UNIVERSITY PARK, Pa. — John Quiñones, an author, broadcast journalist, motivational speaker, and host of ABC's reality show "What Would You Do?" will present "A 20/20 Vision for Our World: Building Bridges, Not Walls" as part of the 27th annual Mark Luchinsky Memorial Lecture Series, at 7 p.m. Monday, Jan. 24.
The event will be held at The State Theatre in downtown State College and is free and open to the public. Registration to attend is required and the event will be livestreamed. Visit shc.psu.edu/luchinsky for registration information and important health and safety protocols.
The Luchinsky Memorial Lecture Series was endowed by family and friends to honor the memory of Penn State alumnus Mark Luchinsky through the support of a speaker who exemplifies intellectual honesty, personal integrity, and joy in learning.

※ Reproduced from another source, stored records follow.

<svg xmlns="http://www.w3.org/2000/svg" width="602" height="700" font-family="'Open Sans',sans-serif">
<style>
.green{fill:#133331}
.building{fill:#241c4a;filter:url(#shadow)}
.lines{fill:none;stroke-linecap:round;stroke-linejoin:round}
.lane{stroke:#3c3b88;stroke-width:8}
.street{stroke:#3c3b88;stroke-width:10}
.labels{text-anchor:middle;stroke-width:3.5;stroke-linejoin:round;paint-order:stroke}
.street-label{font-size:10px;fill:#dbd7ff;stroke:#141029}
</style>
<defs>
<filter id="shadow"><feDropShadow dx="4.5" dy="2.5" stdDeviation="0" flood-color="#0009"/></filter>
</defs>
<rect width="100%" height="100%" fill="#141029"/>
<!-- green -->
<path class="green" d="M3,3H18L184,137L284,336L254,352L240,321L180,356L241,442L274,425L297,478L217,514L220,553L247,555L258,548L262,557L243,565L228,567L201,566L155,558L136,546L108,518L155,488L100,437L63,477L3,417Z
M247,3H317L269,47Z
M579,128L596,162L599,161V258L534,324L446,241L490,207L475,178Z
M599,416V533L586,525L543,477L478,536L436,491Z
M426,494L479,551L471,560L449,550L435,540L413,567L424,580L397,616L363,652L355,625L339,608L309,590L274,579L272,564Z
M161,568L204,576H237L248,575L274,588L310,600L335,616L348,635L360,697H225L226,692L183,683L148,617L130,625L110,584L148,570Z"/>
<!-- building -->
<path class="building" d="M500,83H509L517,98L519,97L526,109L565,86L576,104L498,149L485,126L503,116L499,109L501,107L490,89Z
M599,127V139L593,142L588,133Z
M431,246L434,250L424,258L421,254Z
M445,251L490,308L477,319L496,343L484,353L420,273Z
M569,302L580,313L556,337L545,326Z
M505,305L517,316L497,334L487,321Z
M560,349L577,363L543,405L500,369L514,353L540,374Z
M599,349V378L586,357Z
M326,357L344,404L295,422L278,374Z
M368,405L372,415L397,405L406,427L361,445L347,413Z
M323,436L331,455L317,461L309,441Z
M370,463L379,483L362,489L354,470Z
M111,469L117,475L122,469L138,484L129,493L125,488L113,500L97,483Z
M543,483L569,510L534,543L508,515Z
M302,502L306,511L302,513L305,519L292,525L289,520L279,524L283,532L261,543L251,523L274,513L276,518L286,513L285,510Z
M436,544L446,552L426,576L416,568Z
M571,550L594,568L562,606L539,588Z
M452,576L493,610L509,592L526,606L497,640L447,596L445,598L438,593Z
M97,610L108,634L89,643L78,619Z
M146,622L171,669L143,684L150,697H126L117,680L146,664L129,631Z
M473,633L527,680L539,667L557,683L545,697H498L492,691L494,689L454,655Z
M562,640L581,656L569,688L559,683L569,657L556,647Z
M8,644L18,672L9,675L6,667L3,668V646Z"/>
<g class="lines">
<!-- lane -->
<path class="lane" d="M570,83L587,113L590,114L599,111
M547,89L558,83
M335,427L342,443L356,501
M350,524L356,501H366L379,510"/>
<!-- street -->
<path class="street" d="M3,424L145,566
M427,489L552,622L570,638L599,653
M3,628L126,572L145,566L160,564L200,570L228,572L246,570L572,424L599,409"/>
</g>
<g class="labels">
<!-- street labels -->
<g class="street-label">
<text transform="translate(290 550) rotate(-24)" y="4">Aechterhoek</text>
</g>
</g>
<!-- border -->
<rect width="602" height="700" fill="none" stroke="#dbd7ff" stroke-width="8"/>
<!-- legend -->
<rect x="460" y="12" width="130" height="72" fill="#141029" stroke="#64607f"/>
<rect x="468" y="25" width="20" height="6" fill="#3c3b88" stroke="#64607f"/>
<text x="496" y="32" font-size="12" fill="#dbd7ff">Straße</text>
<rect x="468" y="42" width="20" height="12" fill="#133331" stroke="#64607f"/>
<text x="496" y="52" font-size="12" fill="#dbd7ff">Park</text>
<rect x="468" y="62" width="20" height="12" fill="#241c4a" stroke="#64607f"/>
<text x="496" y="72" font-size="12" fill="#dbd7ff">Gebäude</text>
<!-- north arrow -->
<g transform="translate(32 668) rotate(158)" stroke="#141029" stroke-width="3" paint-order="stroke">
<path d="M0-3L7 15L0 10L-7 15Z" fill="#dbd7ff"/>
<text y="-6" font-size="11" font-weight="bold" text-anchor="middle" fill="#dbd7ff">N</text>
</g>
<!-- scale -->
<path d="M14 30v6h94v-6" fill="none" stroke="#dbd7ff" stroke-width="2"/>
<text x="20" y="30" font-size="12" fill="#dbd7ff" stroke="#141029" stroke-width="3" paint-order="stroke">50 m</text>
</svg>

The 27th annual event is co-sponsored by Donald P. Bellisario College of Communications, Department of Journalism, the Multicultural Association of Schreyer Scholars, the Multicultural Resource Center, Penn State Educational Equity, Penn State Gender Equity Center, Penn State Hillel, the Presidential Leadership Academy, Rock Ethics Institute, and the Schreyer Honors College Student Council.
Quiñones grew up in the barrio of San Antonio, Texas. He learned English only when he started school. As a boy, he dreamed of being a TV reporter, but with his heavy Mexican accent, “that was a hard dream to have,” he said. Through drama class and school plays, he worked on his English enunciation.
After graduating from St. Mary’s University in San Antonio with a degree in speech communications, he clawed his way up from local radio to television in Texas. He earned a master’s degree in journalism on a fellowship at Columbia University. He became a reporter for a Chicago TV station. He ultimately earned a network job with ABC by "doing stories in places where no one else would go," he said; when a reporter was shot and killed in Nicaragua, Quiñones was sent to replace him. He spent nearly a decade covering conflicts in Central America for "World News Tonight with Peter Jennings."
Throughout his career, Quiñones has been recognized for his excellence in broadcast journalism. He won seven national Emmy Awards for his work on "Primetime Live," "Burning Questions" and "20/20." His first Emmy came when he swam across the Rio Grande to explore why so many Mexican immigrants take that risk to enter the United States. He has also been commended for his coverage of Congo's virgin rainforest; the blood diamonds of Sierra Leone; the homeless children of Bogota, Colombia; and children sugar cane cutters in the Dominican Republic.
Quiñones said he saw the adversity he faced growing up as an opportunity to keep proving himself. His parents dropped out of elementary school to help support their families. When his father lost his janitorial job when Quiñones was a teen, the family became migrant farm workers, picking cherries and tomatoes in Michigan and Ohio. This experience was critical in inspiring Quiñones to greater things, he said. According to a "20/20" profile in 2009, as they knelt in the mud picking tomatoes at dawn, his father asked him if he wanted to do that work for the rest of his life or go to college. The answer was "a no-brainer," Quiñones said.
In the lecture, Quiñones will tell the story of where he came from, what it was like working as an international reporter, and how he got where he is today. He will share scenarios and lessons from "What Would You Do?" and his perspective from years of observing the best and worst of human nature.
About the Mark Luchinsky Memorial Lecture
Luchinsky was a Schreyer Scholar and biochemistry major at Penn State who died in 1995 at the age of 20. A native of Pittsburgh who graduated first in his class from Thomas Jefferson High School, he was a member of the Penn State Golden Key Society and the Alpha Epsilon Delta Premedical Honor Society. Known for his intellectual honesty and integrity, Luchinsky enjoyed the study of all subjects and loved the classics, sports, poetry, history and geography.
Past Luchinsky lecturers have included Leland Melvin, former NASA astronaut and former NFL wide receiver; Wendy Kopp, founder of Teach For All and Teach For America; Sean Misko, special adviser to the special representative for Afghanistan and Pakistan; and Schreyer Scholar alumna Mary Beth Long, former U.S. assistant secretary of defense. Additional information about the Mark Luchinsky Lecture and a list of previous speakers is available at shc.psu.edu/life/programs/luchinsky.